Predictably, the fish processors weren’t happy with that suggestion. John Scoblic of Trident Seafoods reminded the Council that last year, it voted for an 8-percent rate increase across the board, and indicated it would continue with 8-percent increases the following two years.

“The 8-percent choice balances the budget by 2016,” he said. “The choice honors the working agreement that was made between the previous city council and the processors. The processors make choices too. Please don’t push us to make choices that will further exacerbate the city budget issues. All choices have consequences. Some choices result in unintended consequences.”

Paul Cyr of EC Phillips also spoke for the 8-percent increase. He said his company is working on a plan to reduce water use, but that will take time and money. Given that time, he said, “when you guys bring the metered rates on, we can better handle that, rather than just springing it on us like this.”

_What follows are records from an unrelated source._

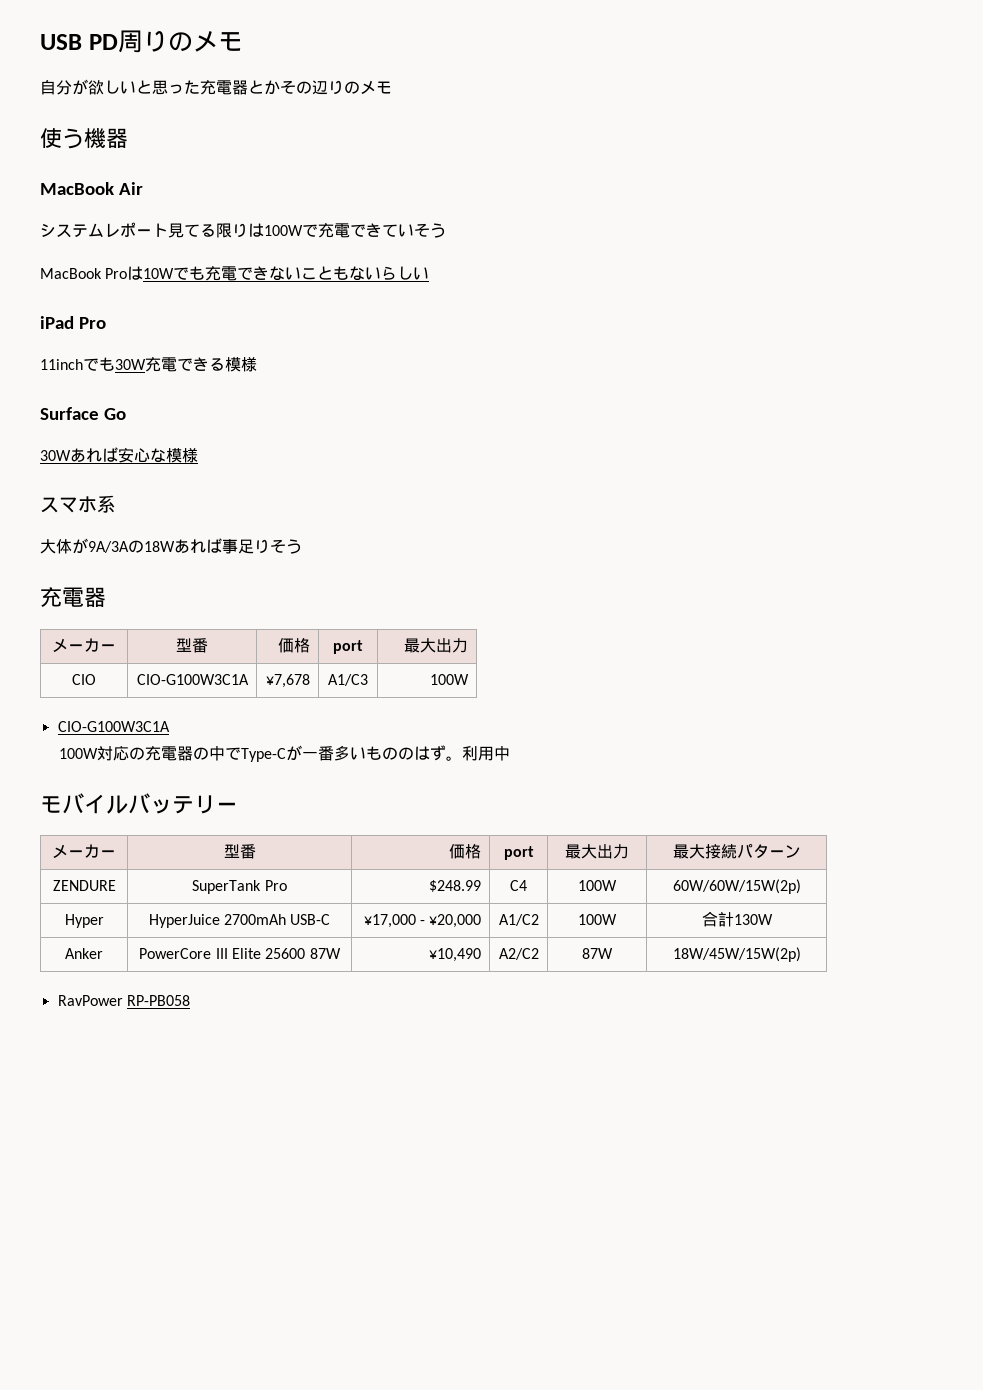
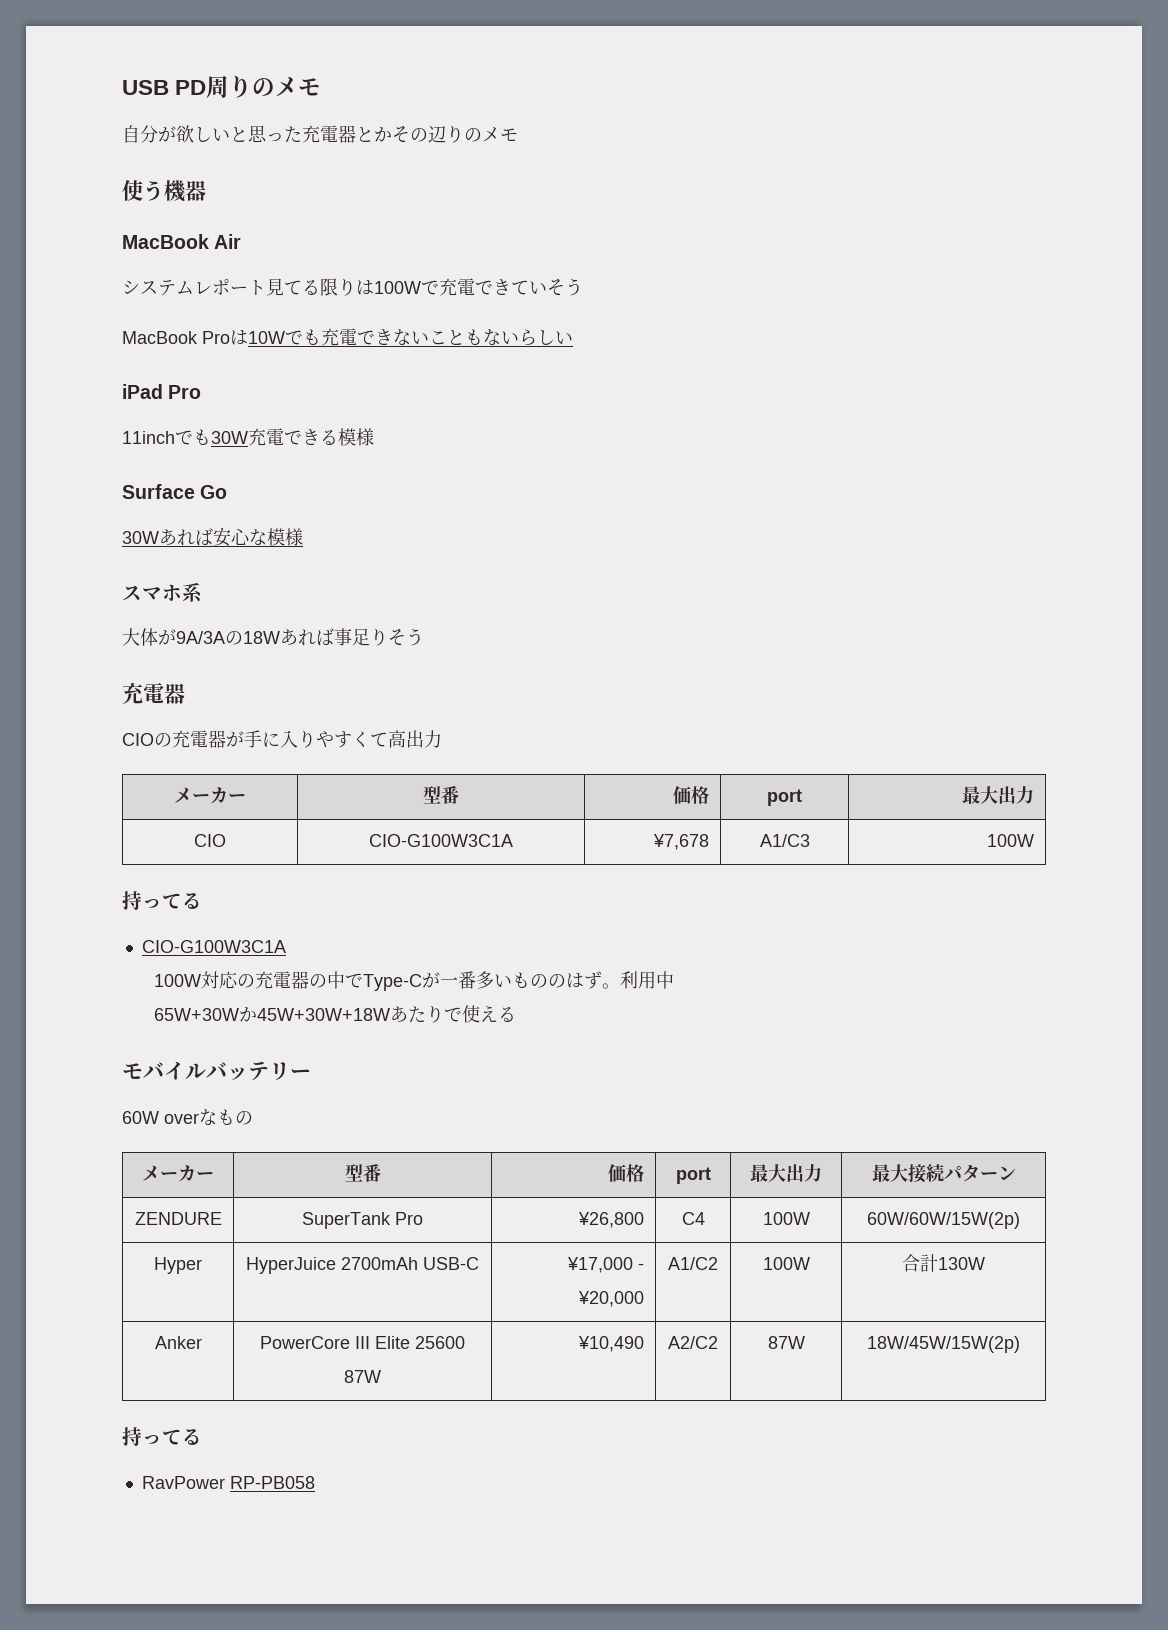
(106, 597) none -> [122,730,442,748] // CIOの充電器が手に入りやすくて高出力
(470, 679) none -> [122,891,202,910] // 持ってる
(510, 753) none -> [153,1005,516,1023] // 65W+30Wか45W+30W+18Wあたりで使える
(238, 807) none -> [122,1109,253,1126] // 60W overなもの
[429,880,482,892] $248.99 -> [578,1212,645,1228] ¥26,800
(801, 954) none -> [122,1427,202,1446] // 持ってる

Council Member Bob Sivertsen led the rally to charge processors more. He argues that residential customers have been carrying too large of a burden for too long, and it’s time for the biggest users to start paying. He cited a water rate study conducted a few years ago for the city by an outside consultant.

“In that study was saying the processors should have gone up 400 percent, and the residential customers should have gone down, due to the service that was being provided,” he said.

On the other side of the argument was a strong reluctance to change the plan at the last minute, without adequate notice to processors that they might be paying significantly more. Here’s Council Member Judy Zenge, responding to Sivertsen’s arguments: “Bob, you sat at this same table as I did and agreed for a three-year increase. All I’m saying is that now, we seem to be changing that on people and it seems like we always do that. I think if we decide to do something, we should stick to it. That’s all I’m saying.”

Sivertsen proposed a metered rate for fish processors of 40 cents per thousand gallons, rather than the recommended 75. That failed.

Council Member Dave Kiffer then proposed a metered rate of 32 cents per thousand gallons on top of the base rate increase. That initially failed, but then it was brought back for reconsideration and passed, with Council Members Dick Coose and Matt Olsen voting no.

That motion basically provides processors with the 8 percent increase they had asked for, but through a metered system. Kiffer argued that it gets everyone used to the idea of metering for large industrial users, and the rates can be adjusted in the future.

Because of the changes made to the proposed water rate ordinance, City Manager Karl Amylon said he will bring a revised version back to the Council at its next meeting.

Also Thursday, the Council approved the 2015 city and Ketchikan Public Utilities budgets, marking the end of the annual budget process. The Council also agreed to add a tobacco tax as a discussion item for the city and borough’s Joint Cooperative Relations Committee.